== Data in this exercise ==

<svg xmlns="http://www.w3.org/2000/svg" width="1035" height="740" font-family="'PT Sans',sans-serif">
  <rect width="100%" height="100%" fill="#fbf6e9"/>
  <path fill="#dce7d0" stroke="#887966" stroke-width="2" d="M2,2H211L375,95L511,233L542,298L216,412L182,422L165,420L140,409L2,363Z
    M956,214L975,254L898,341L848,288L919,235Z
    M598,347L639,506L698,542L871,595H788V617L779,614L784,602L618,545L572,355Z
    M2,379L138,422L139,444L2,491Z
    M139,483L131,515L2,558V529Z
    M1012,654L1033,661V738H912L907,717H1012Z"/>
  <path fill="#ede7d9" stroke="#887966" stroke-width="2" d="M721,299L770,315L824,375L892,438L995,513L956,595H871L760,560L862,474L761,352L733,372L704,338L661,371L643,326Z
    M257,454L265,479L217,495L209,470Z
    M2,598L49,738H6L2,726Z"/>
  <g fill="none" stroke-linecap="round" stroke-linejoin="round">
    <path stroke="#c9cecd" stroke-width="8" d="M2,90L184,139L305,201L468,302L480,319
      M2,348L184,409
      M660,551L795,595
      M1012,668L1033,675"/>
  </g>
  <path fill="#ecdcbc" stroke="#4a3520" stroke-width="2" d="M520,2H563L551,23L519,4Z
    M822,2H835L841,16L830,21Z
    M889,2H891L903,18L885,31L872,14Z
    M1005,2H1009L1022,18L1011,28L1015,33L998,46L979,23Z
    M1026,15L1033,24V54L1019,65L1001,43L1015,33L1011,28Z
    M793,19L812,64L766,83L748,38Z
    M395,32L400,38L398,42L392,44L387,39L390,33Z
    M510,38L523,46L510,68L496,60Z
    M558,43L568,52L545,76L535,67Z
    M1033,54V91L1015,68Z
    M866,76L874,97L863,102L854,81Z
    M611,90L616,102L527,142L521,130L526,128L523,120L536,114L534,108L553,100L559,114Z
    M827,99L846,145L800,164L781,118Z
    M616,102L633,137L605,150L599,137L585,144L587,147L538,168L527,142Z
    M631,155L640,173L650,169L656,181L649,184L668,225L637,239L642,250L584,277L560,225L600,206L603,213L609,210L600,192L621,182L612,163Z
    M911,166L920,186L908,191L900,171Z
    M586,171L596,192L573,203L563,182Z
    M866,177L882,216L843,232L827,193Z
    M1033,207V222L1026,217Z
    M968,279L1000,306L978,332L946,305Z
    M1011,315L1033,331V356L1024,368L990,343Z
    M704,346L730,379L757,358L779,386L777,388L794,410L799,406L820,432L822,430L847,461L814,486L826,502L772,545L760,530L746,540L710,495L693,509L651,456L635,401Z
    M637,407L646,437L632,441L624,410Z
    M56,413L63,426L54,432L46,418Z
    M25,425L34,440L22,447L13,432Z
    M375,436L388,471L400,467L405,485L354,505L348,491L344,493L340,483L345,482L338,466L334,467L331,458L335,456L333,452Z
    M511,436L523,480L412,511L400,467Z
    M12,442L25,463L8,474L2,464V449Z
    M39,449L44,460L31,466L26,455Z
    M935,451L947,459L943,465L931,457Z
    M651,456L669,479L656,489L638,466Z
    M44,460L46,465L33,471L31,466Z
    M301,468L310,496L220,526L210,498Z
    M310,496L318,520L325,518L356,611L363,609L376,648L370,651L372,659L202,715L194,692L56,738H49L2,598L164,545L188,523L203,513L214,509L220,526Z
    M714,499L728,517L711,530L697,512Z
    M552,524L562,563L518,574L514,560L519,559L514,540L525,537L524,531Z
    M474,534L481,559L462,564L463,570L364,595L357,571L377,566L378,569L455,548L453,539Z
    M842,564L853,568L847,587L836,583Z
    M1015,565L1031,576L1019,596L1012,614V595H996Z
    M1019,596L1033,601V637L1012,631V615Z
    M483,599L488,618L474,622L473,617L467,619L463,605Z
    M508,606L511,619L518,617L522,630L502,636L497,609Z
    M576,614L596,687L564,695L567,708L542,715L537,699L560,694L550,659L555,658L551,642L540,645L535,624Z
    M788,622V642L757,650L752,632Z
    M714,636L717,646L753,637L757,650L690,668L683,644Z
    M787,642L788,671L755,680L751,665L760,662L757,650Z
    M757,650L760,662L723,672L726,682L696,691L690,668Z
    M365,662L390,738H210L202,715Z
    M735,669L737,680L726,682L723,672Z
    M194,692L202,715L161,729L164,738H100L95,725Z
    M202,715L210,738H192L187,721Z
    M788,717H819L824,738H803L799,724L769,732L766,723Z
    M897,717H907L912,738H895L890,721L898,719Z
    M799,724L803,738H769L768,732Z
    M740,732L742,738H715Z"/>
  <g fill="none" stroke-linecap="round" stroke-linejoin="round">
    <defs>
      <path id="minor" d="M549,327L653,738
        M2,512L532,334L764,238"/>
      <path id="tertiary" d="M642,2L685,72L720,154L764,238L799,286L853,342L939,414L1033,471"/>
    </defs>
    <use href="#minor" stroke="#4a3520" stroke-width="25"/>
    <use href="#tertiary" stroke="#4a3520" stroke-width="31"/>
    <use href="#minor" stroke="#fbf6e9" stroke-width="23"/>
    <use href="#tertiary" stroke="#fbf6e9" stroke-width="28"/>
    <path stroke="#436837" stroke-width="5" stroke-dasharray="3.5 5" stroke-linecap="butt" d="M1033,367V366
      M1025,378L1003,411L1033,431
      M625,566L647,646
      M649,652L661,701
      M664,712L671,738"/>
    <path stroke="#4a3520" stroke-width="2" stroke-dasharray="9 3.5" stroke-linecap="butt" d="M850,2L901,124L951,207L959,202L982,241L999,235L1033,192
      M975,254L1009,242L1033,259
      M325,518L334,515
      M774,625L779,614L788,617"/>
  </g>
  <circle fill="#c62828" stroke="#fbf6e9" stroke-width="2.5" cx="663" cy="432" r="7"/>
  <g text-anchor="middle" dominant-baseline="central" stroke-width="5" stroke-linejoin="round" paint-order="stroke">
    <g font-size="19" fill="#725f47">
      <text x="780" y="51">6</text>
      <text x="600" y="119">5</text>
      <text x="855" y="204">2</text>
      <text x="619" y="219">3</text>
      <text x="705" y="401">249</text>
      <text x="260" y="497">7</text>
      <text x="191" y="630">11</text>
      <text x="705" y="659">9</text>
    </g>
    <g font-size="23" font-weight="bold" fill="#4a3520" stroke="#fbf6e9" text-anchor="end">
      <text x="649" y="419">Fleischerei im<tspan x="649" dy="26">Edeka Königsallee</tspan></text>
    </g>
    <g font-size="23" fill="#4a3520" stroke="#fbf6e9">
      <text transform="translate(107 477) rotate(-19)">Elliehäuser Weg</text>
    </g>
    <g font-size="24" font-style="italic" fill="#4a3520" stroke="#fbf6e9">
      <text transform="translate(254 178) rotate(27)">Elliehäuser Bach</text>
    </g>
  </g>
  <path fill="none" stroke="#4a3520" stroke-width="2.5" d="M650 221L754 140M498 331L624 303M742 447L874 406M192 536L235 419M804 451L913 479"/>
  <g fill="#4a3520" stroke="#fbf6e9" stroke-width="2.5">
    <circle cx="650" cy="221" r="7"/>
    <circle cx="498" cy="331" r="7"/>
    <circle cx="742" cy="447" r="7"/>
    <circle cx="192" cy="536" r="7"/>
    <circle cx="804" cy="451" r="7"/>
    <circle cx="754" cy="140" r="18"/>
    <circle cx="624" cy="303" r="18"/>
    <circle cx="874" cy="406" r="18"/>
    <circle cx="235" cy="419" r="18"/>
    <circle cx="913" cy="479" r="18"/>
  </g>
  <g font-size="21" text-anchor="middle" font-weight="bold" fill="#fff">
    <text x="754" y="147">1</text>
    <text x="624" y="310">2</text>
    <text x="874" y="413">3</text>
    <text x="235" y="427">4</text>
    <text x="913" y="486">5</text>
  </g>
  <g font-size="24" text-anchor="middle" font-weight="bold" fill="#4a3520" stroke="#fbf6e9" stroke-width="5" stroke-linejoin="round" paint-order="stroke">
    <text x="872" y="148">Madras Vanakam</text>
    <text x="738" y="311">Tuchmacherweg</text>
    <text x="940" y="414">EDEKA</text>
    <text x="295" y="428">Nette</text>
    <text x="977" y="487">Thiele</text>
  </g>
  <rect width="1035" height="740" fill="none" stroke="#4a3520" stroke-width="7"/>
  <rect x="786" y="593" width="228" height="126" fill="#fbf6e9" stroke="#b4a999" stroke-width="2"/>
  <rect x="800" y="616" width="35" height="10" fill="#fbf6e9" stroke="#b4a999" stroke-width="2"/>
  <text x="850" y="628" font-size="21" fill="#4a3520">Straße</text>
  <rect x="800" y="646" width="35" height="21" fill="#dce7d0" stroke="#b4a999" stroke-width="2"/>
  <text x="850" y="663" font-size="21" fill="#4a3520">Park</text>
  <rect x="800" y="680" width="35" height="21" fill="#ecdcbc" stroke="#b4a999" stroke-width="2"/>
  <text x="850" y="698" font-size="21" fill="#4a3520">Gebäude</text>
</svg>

===
== Data in this exercise ==

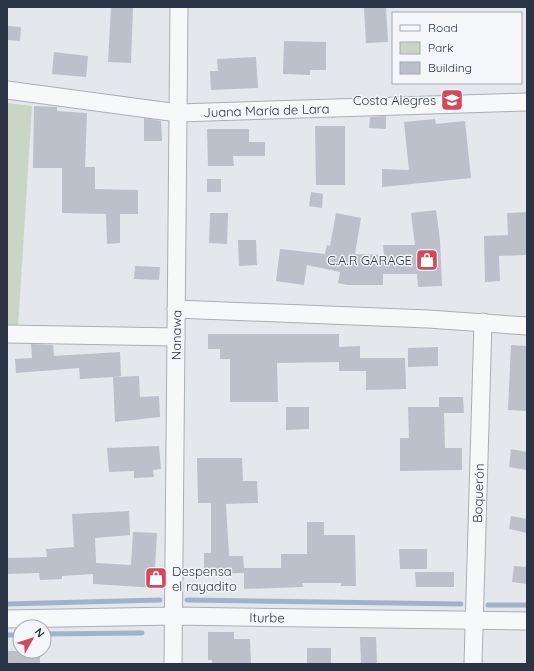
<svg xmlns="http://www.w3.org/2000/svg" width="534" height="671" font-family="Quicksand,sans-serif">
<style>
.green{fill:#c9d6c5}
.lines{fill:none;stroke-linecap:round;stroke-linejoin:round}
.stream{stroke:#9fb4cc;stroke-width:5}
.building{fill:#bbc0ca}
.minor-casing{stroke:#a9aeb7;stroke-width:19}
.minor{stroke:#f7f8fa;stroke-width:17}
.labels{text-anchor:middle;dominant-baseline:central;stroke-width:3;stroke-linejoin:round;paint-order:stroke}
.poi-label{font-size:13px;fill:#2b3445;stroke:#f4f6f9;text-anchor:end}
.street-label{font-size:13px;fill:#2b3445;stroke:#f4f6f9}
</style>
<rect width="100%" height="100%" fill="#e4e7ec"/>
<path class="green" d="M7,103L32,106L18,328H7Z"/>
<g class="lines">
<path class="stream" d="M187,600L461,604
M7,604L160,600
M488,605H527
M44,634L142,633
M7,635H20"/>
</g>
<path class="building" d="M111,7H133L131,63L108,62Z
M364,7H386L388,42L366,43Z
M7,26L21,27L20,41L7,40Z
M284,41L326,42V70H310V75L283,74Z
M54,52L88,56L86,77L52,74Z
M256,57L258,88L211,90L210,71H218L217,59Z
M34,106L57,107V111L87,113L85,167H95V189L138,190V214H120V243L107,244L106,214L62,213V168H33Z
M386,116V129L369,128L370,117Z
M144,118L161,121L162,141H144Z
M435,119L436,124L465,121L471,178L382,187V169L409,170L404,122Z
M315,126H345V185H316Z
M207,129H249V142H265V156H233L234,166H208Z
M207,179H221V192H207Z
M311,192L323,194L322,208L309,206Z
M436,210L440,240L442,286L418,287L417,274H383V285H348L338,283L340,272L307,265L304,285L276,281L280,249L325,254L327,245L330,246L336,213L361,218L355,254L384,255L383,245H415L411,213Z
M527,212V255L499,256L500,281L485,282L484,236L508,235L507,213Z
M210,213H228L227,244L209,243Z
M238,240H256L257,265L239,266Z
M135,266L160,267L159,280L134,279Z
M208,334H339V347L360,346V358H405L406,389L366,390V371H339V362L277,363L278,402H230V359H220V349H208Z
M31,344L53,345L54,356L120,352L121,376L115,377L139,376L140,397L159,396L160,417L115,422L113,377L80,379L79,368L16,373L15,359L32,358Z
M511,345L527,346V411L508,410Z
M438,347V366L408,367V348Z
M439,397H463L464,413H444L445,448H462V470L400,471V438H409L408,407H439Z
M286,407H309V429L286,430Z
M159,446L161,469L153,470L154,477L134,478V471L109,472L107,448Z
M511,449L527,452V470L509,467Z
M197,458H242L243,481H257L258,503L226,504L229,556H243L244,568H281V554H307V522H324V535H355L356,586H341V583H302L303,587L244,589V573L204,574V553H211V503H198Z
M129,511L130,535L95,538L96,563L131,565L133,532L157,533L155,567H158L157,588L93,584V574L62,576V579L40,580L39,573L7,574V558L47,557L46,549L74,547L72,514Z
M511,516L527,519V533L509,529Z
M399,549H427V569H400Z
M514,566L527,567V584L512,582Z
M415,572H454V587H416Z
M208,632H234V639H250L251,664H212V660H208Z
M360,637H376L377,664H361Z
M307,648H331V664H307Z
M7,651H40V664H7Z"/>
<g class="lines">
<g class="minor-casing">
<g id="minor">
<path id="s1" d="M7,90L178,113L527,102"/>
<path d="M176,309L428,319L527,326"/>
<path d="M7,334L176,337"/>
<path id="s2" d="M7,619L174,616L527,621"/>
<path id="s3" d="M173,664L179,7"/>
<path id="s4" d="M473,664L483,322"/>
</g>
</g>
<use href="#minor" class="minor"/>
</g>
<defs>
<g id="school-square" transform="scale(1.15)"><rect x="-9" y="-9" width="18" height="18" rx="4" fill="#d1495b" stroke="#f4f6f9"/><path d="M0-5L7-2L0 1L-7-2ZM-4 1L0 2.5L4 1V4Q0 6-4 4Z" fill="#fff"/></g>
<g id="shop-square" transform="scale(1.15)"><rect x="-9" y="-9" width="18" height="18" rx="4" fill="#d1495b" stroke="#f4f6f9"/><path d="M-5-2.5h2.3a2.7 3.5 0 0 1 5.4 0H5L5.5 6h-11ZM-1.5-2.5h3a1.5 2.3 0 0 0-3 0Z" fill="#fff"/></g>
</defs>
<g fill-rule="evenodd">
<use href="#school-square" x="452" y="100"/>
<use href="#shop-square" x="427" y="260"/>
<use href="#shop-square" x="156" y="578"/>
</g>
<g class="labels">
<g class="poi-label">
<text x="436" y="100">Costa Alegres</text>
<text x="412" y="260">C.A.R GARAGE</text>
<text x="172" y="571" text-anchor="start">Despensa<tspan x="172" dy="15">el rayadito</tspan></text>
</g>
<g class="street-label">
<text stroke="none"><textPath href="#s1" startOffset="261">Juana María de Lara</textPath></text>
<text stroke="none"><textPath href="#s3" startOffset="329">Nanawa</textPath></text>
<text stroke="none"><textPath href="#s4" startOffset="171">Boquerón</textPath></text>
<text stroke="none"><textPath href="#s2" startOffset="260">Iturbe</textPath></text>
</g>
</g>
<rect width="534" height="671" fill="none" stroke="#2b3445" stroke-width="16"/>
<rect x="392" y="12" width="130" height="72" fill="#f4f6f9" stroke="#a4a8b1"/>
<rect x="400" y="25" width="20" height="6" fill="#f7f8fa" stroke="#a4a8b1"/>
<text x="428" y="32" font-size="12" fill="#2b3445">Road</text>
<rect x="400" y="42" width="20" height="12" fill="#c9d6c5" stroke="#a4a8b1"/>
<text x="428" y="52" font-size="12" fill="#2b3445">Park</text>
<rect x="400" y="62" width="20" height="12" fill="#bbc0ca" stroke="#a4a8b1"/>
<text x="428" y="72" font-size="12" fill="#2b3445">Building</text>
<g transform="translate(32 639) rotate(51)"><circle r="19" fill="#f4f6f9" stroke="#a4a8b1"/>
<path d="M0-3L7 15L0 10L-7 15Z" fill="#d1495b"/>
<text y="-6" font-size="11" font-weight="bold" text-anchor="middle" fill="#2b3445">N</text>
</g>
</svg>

===

**Task item**
Everything above from the line containing "M793,19L812,64L766,83L748,38Z" through the line containing "M714,636L717,646L753,637L757,650L690,668L683,644Z" must be copied exactly. Nothing outside that range belongs in the answer.

**The completed task**
    M793,19L812,64L766,83L748,38Z
    M395,32L400,38L398,42L392,44L387,39L390,33Z
    M510,38L523,46L510,68L496,60Z
    M558,43L568,52L545,76L535,67Z
    M1033,54V91L1015,68Z
    M866,76L874,97L863,102L854,81Z
    M611,90L616,102L527,142L521,130L526,128L523,120L536,114L534,108L553,100L559,114Z
    M827,99L846,145L800,164L781,118Z
    M616,102L633,137L605,150L599,137L585,144L587,147L538,168L527,142Z
    M631,155L640,173L650,169L656,181L649,184L668,225L637,239L642,250L584,277L560,225L600,206L603,213L609,210L600,192L621,182L612,163Z
    M911,166L920,186L908,191L900,171Z
    M586,171L596,192L573,203L563,182Z
    M866,177L882,216L843,232L827,193Z
    M1033,207V222L1026,217Z
    M968,279L1000,306L978,332L946,305Z
    M1011,315L1033,331V356L1024,368L990,343Z
    M704,346L730,379L757,358L779,386L777,388L794,410L799,406L820,432L822,430L847,461L814,486L826,502L772,545L760,530L746,540L710,495L693,509L651,456L635,401Z
    M637,407L646,437L632,441L624,410Z
    M56,413L63,426L54,432L46,418Z
    M25,425L34,440L22,447L13,432Z
    M375,436L388,471L400,467L405,485L354,505L348,491L344,493L340,483L345,482L338,466L334,467L331,458L335,456L333,452Z
    M511,436L523,480L412,511L400,467Z
    M12,442L25,463L8,474L2,464V449Z
    M39,449L44,460L31,466L26,455Z
    M935,451L947,459L943,465L931,457Z
    M651,456L669,479L656,489L638,466Z
    M44,460L46,465L33,471L31,466Z
    M301,468L310,496L220,526L210,498Z
    M310,496L318,520L325,518L356,611L363,609L376,648L370,651L372,659L202,715L194,692L56,738H49L2,598L164,545L188,523L203,513L214,509L220,526Z
    M714,499L728,517L711,530L697,512Z
    M552,524L562,563L518,574L514,560L519,559L514,540L525,537L524,531Z
    M474,534L481,559L462,564L463,570L364,595L357,571L377,566L378,569L455,548L453,539Z
    M842,564L853,568L847,587L836,583Z
    M1015,565L1031,576L1019,596L1012,614V595H996Z
    M1019,596L1033,601V637L1012,631V615Z
    M483,599L488,618L474,622L473,617L467,619L463,605Z
    M508,606L511,619L518,617L522,630L502,636L497,609Z
    M576,614L596,687L564,695L567,708L542,715L537,699L560,694L550,659L555,658L551,642L540,645L535,624Z
    M788,622V642L757,650L752,632Z
    M714,636L717,646L753,637L757,650L690,668L683,644Z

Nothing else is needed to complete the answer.